Это противоречило здоровой традиции уравнивания детей с помощью школьной формы и до введения обязательного школьного образования было достаточно веской причиной, чтобы отказать такому ученику в приеме. Однако директор догадывался, что если бы он стал действовать старым испытанным способом, то навлек бы на себя неприятные дискуссии с высшим школьным начальством в Найроби. Эта ситуация не нравилась Артуру Бриндли. Он, конечно, не был нетерпим по отношению к людям, с которыми, как он слышал, поступили несправедливо, запретив остаться там, где они были на своем месте.

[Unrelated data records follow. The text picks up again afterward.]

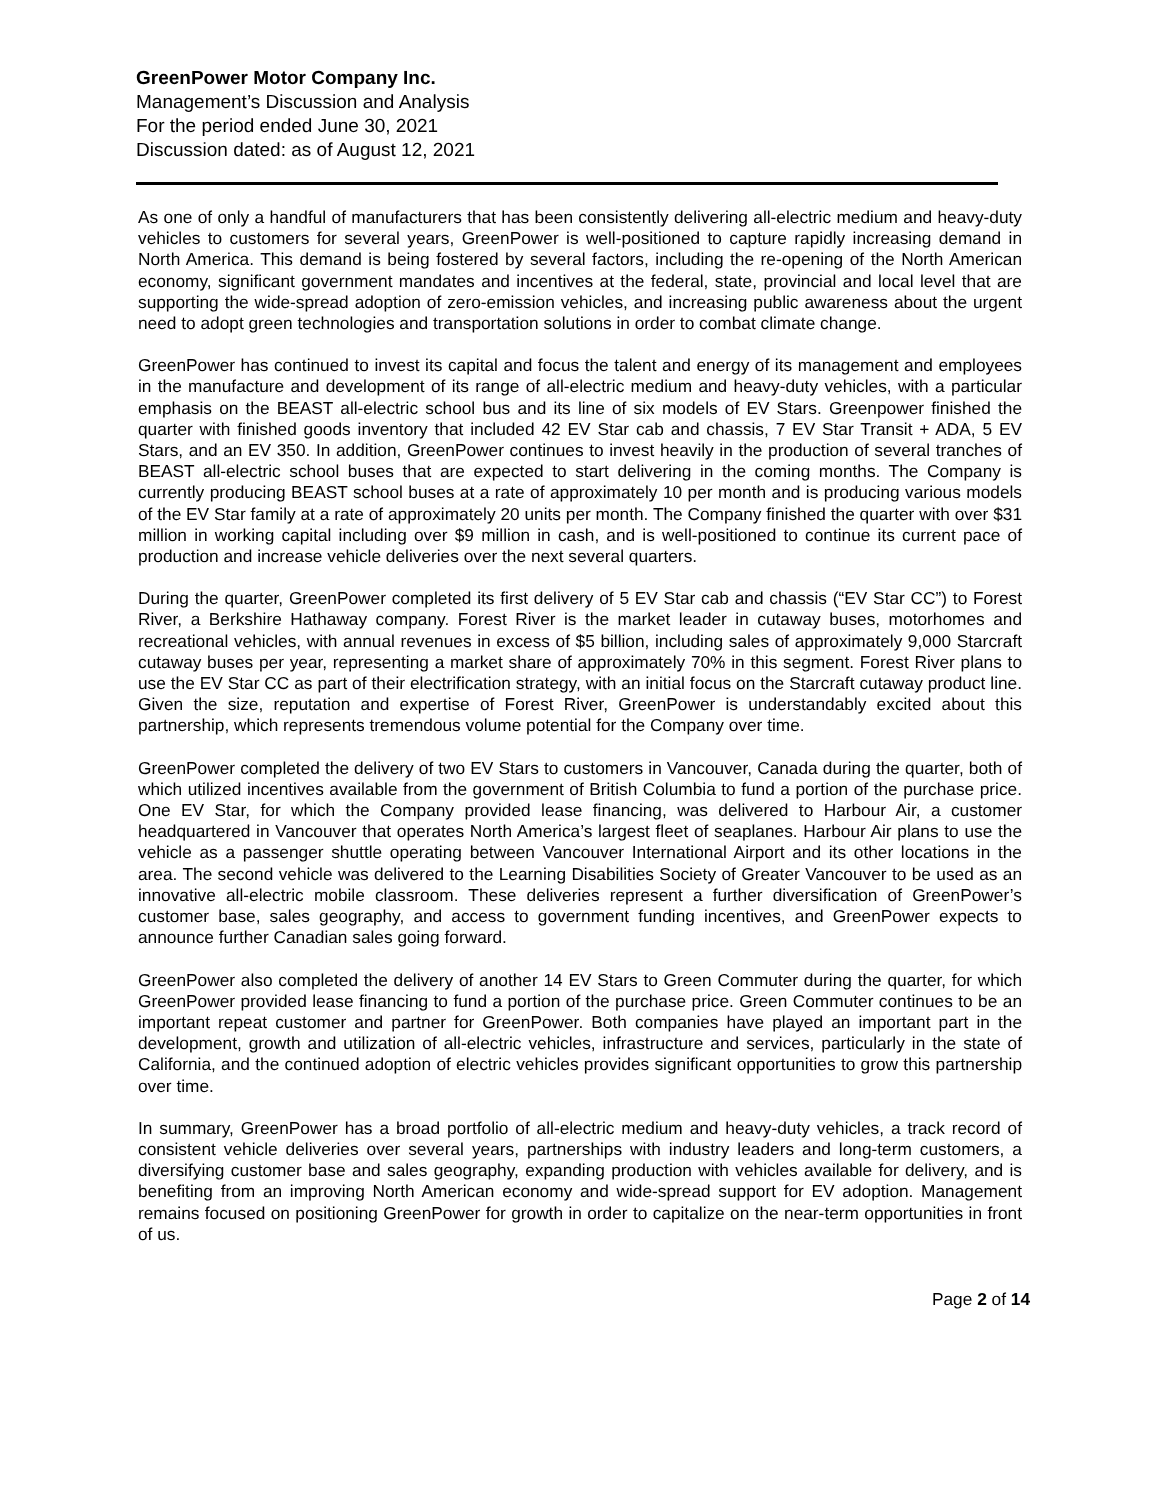GreenPower Motor Company Inc.
Management’s Discussion and Analysis
For the period ended June 30, 2021
Discussion dated: as of August 12, 2021
As one of only a handful of manufacturers that has been consistently delivering all-electric medium and heavy-duty vehicles to customers for several years, GreenPower is well-positioned to capture rapidly increasing demand in North America. This demand is being fostered by several factors, including the re-opening of the North American economy, significant government mandates and incentives at the federal, state, provincial and local level that are supporting the wide-spread adoption of zero-emission vehicles, and increasing public awareness about the urgent need to adopt green technologies and transportation solutions in order to combat climate change.
GreenPower has continued to invest its capital and focus the talent and energy of its management and employees in the manufacture and development of its range of all-electric medium and heavy-duty vehicles, with a particular emphasis on the BEAST all-electric school bus and its line of six models of EV Stars. Greenpower finished the quarter with finished goods inventory that included 42 EV Star cab and chassis, 7 EV Star Transit + ADA, 5 EV Stars, and an EV 350. In addition, GreenPower continues to invest heavily in the production of several tranches of BEAST all-electric school buses that are expected to start delivering in the coming months. The Company is currently producing BEAST school buses at a rate of approximately 10 per month and is producing various models of the EV Star family at a rate of approximately 20 units per month. The Company finished the quarter with over $31 million in working capital including over $9 million in cash, and is well-positioned to continue its current pace of production and increase vehicle deliveries over the next several quarters.
During the quarter, GreenPower completed its first delivery of 5 EV Star cab and chassis (“EV Star CC”) to Forest River, a Berkshire Hathaway company. Forest River is the market leader in cutaway buses, motorhomes and recreational vehicles, with annual revenues in excess of $5 billion, including sales of approximately 9,000 Starcraft cutaway buses per year, representing a market share of approximately 70% in this segment. Forest River plans to use the EV Star CC as part of their electrification strategy, with an initial focus on the Starcraft cutaway product line. Given the size, reputation and expertise of Forest River, GreenPower is understandably excited about this partnership, which represents tremendous volume potential for the Company over time.
GreenPower completed the delivery of two EV Stars to customers in Vancouver, Canada during the quarter, both of which utilized incentives available from the government of British Columbia to fund a portion of the purchase price. One EV Star, for which the Company provided lease financing, was delivered to Harbour Air, a customer headquartered in Vancouver that operates North America’s largest fleet of seaplanes. Harbour Air plans to use the vehicle as a passenger shuttle operating between Vancouver International Airport and its other locations in the area. The second vehicle was delivered to the Learning Disabilities Society of Greater Vancouver to be used as an innovative all-electric mobile classroom. These deliveries represent a further diversification of GreenPower’s customer base, sales geography, and access to government funding incentives, and GreenPower expects to announce further Canadian sales going forward.
GreenPower also completed the delivery of another 14 EV Stars to Green Commuter during the quarter, for which GreenPower provided lease financing to fund a portion of the purchase price. Green Commuter continues to be an important repeat customer and partner for GreenPower. Both companies have played an important part in the development, growth and utilization of all-electric vehicles, infrastructure and services, particularly in the state of California, and the continued adoption of electric vehicles provides significant opportunities to grow this partnership over time.
In summary, GreenPower has a broad portfolio of all-electric medium and heavy-duty vehicles, a track record of consistent vehicle deliveries over several years, partnerships with industry leaders and long-term customers, a diversifying customer base and sales geography, expanding production with vehicles available for delivery, and is benefiting from an improving North American economy and wide-spread support for EV adoption. Management remains focused on positioning GreenPower for growth in order to capitalize on the near-term opportunities in front of us.
Page 2 of 14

Но его ярко выраженное благородство противилось тому, что еврейские дети, в форме без герба, казались специально отмеченными. Новые девочки отличались от остальных и по воскресеньям, потому что у них не было белых платьев, предписанных для посещения церкви. Он был уверен, что именно из-за этого с ними возникало столько проблем, когда им приказывали идти в церковь.
"Проклятые маленькие беженцы", как называл их в кругу коллег мистер Бриндли, досаждали директору еще и по совсем другому поводу. Они мало смеялись, выглядели всегда старше, чем были на самом деле, и обладали каким-то абсурдным, по английским меркам, честолюбием. Едва эти серьезные, неприятно рано созревшие создания овладевали языком, а происходило это на удивление быстро, они тут же из-за своей любознательности и тяги к знаниям, обременительной даже для опытных педагогов, становились аутсайдерами в обществе, где высоко ставили только спортивные достижения. Мистер Бриндли, который изучал литературу и историю с весьма удовлетворительными результатами, не имел подобных предрассудков по отношению к интеллектуальным успехам. Но за долгие годы он привык уважать такую успокаивающую летаргию фермерских детей на уроках, которую считал теперь стилем жизни в колонии. Религией заниматься ему никогда не приходилось. Так что теперь он часто размышлял, не в иудейском ли учении корень преувеличенного усердия в учебе. Не исключал он также, что евреи с малолетства традиционно любят деньги и, наверно, хотят за свои кровные выжать из школы все, что можно. Мистер Бриндли не любил лезть в чужие дела, но все время сталкивался с тем, что очень многие родители-беженцы с большим трудом наскребали несколько фунтов, чтобы заплатить за обучение, и не могли выдать своим детям предписанную сумму карманных денег.
Типичным был, на взгляд директора, случай девочки с именем, которое не выговоришь, и тремя взволнованными мужчинами, которые привезли ее в школу полгода назад. Инге Задлер не говорила тогда по-английски ни слова, хотя, очевидно, умела читать и писать, что, однако, казалось ее учительнице скорее помехой, чем преимуществом. Первое время запуганный ребенок только молчал, как девочка из деревни, которую прислали в господский дом подавать чай.